Reflecting on how I've been working these days, I came up with 4 levels of software development:

  1. Caveman Programming: This is what I've been doing most of my life, which is coding without AI at all. But it's sadly going to disappear, and nowadays I only do this when I'm trying to learn something (such as my recent experiments learning React). I do miss the craftsmanship and flow that went into it, but at this point I can't justify doing this anymore. And the next level is often as satisfying anyways.

  2. AI-assisted Programming: This is what I'm spending most of my time doing. Basically, I use a code editor with inline suggestions (Cursor) and the built-in chat for quick tasks. I still "write" most of the code. Some people would also call this Caveman Programming, but personally I don't think we're at a point where we can stop writing code yet. Or at least, not in the projects I'm working on (more on that later). To be honest, I'm grateful that's the case, because I really like writing code. And the day I stop doing it will be a sad day. But it is definitely coming.

  3. Vibe-engineering: This is how I've been building the podcasts enhancer, and other apps without as much success. I am aware of the codebase and architecture, and I do review every single line of code. But I don't write any of it. The reason I'm not doing this in all my projects is that I'm not happy with the code produced by LLMs. I know a lot of people will disagree with that, but from my own experience I have seen that AI produces wildly different results depending on the environment. With a fresh new Laravel project, and Laravel's opinionated patterns, they are pretty good. But in older projects, or in codebases that aren't well architected, AI still sucks. And I'm not saying this for lack of trying, I have tested this approach countless times for the last few months, but most of the time I still think I'm faster writing it myself. In some projects, though, I am slowly transitioning into this (such as the Soukai rewrite). I am convinced that with the right guardrails, skills, and environment, this will be the way to go. So I'm probably going to be doing a lot more of this in the future.

  4. Vibe-coding: And finally, what everybody is talking about, vibe coding. At this level, I don't even look at the code. But I haven't been as successful here. I built a couple of apps that were decent enough to be useful, like an IndexedDB inspector or a Manga Reader. But we're still very far from making this a viable option to build real software. Still, it is the goal I'll am for if I ever give Ànima this capability.

There are also other considerations to keep in mind, such as which models to use. Though to be honest, I don't see a big difference between all the frontier models. Sadly, local models aren't there yet, but I'm sure some day they will. Interestingly, what seems to have the greatest impact on the outcome is the harness. For example, I pay for an AI Pro Google subscription, and I've been testing Gemini 3.1 in different environments. Surprisingly, the worst one seems to be their official Gemini CLI đŸ˜…. It often takes ages to complete tasks, whereas using OpenCode results are much faster. Ă€nima is, at its core, an AI harness. So it'll be interesting to see how far I can take it.

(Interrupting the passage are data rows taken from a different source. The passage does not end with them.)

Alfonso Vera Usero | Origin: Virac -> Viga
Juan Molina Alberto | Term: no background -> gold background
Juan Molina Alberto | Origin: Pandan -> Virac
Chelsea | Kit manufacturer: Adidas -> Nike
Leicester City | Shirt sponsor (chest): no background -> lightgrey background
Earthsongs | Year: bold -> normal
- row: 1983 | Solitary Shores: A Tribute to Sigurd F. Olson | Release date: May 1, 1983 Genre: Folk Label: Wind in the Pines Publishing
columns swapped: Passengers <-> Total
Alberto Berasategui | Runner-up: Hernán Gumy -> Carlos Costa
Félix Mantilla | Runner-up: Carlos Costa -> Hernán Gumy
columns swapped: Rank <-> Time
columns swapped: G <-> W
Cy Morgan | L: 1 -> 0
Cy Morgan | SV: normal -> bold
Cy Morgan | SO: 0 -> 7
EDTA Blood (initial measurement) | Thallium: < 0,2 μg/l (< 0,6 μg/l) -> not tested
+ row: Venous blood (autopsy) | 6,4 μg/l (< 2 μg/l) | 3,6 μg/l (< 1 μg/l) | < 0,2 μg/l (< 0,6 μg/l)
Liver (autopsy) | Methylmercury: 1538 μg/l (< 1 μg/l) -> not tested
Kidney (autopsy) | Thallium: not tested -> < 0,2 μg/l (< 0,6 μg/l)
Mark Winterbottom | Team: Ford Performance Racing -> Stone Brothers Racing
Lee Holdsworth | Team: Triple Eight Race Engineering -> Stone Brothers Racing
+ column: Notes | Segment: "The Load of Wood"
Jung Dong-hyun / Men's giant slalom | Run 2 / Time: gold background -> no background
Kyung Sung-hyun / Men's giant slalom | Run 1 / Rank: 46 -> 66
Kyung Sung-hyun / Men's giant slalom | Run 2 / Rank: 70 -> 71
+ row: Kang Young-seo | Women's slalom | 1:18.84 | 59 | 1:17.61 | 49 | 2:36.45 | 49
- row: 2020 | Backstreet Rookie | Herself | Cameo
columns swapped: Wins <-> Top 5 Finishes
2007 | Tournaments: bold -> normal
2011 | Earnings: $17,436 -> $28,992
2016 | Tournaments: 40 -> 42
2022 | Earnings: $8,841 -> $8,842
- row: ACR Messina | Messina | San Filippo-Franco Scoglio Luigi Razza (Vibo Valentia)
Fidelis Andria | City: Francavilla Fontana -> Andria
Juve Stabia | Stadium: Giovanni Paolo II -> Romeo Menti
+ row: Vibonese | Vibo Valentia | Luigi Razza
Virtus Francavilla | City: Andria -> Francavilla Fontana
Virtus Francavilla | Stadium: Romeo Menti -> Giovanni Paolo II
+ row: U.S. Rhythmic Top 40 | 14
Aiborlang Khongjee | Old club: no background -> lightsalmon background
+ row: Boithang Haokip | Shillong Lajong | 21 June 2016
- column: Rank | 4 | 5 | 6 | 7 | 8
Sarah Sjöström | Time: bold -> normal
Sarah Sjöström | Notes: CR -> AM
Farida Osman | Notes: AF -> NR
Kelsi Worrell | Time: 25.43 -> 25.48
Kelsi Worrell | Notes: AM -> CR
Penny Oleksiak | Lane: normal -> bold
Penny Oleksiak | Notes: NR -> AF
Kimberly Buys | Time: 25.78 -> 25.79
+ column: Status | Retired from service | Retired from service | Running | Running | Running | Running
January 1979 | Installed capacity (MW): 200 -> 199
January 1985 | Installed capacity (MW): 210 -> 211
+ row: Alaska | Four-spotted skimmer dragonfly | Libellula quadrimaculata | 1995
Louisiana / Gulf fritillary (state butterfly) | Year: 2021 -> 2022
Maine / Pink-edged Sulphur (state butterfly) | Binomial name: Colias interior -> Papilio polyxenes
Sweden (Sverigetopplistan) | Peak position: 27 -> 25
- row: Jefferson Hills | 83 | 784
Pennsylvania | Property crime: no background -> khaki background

Finally, I have experimented with some techniques such as spec-driven development, ralph loops, or cloud agents. But most of those didn't turn out great, or weren't significantly better than just telling OpenCode to build something small but significant. Although I do use plan mode sometimes.

And that's about it! I may be forgetting some things, but in general that's a pretty good summary of my current state of AI. Is it going to change drastically in the next few months? Honestly, I don't think so. But it will definitely change in the upcoming years. Hopefully, by the time I'm done with this task, I'll be able to do my best work using my favourite stack, my own tooling, and even local models.